Need we go on? I don't and won't, but you will need to if you find yourself sitting at the Minetta Lane Theatre. 110 minutes-worth, with no intermission and -- given the layout of the auditorium -- no easy egress. This is Caryl Churchill, as progressive theatergoers might have guessed. Love and Information is her new play, which opened at the Royal Court in September 2012 and is being presented here with an American cast but the same director (James Macdonald), scenic designer (Miriam Buether) and sound designer (Christopher Shutt). This is an off-site production of the New York Theatre Workshop, presumably due to stage-space considerations.

Churchill has her vehement fans, and I expect they will look at this episodic ramble and proclaim it a masterpiece (or, more precisely, another masterpiece). They are absolutely right, I guess, from their perspective. Churchill is making her points on love and information -- both together and separate -- in our society. She does so in a succession of 50 quick sketches, mostly in the one-to-two minute range although there are some one-liners that flit by in 15 seconds. The great merit of 50, lightning quick episodes -- in this case, anyway -- is no matter how disinterested you might be in one, there's always something else coming along immediately.

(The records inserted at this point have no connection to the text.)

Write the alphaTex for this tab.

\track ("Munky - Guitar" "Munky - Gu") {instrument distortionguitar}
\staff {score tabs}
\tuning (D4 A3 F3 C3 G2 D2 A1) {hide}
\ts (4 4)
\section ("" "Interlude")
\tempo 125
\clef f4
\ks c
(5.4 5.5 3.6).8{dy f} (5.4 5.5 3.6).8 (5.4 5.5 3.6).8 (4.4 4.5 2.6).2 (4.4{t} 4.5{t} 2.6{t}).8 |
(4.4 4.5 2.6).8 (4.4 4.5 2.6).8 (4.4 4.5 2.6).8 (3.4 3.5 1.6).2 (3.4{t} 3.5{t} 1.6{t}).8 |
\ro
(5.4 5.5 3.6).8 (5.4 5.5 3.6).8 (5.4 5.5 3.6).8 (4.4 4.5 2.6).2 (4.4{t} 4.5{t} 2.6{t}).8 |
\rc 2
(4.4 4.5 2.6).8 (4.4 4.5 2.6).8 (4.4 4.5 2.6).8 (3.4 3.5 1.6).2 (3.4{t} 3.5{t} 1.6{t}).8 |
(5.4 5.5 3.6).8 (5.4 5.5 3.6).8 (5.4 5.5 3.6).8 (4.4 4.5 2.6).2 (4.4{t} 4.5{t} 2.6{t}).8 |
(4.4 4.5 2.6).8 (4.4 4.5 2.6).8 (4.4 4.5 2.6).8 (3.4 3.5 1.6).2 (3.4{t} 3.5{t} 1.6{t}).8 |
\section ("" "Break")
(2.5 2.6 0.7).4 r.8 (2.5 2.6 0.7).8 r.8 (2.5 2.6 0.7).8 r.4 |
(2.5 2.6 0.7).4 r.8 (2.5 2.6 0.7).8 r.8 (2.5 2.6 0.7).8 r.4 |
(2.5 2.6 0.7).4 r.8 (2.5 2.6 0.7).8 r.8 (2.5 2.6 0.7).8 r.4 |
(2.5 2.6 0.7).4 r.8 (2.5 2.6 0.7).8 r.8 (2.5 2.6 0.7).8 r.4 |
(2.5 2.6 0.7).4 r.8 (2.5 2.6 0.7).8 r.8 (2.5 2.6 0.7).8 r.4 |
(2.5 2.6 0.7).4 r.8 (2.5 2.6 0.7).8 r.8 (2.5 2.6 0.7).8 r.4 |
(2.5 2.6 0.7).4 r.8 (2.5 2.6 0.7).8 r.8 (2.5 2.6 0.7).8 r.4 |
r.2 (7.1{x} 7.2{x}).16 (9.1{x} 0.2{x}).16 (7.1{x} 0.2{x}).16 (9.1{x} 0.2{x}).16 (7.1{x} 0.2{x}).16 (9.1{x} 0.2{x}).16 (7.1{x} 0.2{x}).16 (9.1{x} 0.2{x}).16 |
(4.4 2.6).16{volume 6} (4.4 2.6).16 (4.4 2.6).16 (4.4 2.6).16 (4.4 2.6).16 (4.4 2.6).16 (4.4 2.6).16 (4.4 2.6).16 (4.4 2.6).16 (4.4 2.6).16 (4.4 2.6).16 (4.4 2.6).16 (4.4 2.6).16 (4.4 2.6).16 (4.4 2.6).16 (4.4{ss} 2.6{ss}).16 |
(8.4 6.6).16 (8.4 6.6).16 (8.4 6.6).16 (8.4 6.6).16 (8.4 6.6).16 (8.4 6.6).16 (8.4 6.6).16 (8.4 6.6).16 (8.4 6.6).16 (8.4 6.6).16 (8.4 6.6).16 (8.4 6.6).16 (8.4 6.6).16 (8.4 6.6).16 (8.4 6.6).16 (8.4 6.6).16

Some do, clearly, address the subject of love; others discuss information, although any discourse whatsoever can be seen as information, can't it? Others -- like the one with the man in a paisley dress and go-go girl wig who dances while a dumpy woman in nebbishy clothes looks on until her mustache starts to detach -- don't seem to fit the theme, exactly. Quite a few address mental illness and/or technology. One suspects that the playwright intends the data presented in this patchwork to build as the play progresses, allowing the observer to piece things together and reach their own individual "ah ha!" moment. This is likely to be the case for some audience members, and more power to them. But not for me.

It is difficult to assess the performers, as there is no character listing and nothing connecting the actors from sketch to sketch. You don't even realize how many there are until the last scene -- a two-person scene, actually -- in which 15 Equity members are crowded onto the small stage. A few are allowed to stand out: stage veteran Maria Tucci, who has a very good scene folding clothing of perhaps a deceased spouse; Noah Galvin, as a teenager whose older sister tells him that he is her son (the sister/mother is good, too, but I have no means of identifying her); Lucas Caleb Rooney, as a man who is terrified by and unable to remember his wife (the wife is good, too, but I have no means of identifying her); and Jennifer Ikeda, who is especially enjoyable in the final scene.

The star of the show, though, is probably the stage manager. The set remains the same, but there are myriad props and pieces of furniture that need to placed and struck over and over and over again. They also need to have the right actors in the right place in the right costumes at the right moment. At the preview attended, this was handily done without a hitch or a moment's pause. The program credits Christine Catti and her assistant Alison DeSantis as stage managers, and there were times during Love and Information when I'd rather have been watching from the wings.

The final scene -- which is one of the longest -- presents a woman being drilled for some type of high-stakes trivia contest (either high school or television, it seems). She answers far-ranging questions, visibly struggling but always coming through. (Q: What is the formula that disproves Godels' theorem? A: X bracket a over t minus pi sigma close bracket to the power of 10 minus n to the power of minus one squared.) Her partner, in the midst of these tense questions, asks do you love me? This is the hardest question of all, and that's the whole play right there in a nutshell. Churchill makes us sit for 108 minutes, though, until she gets to it.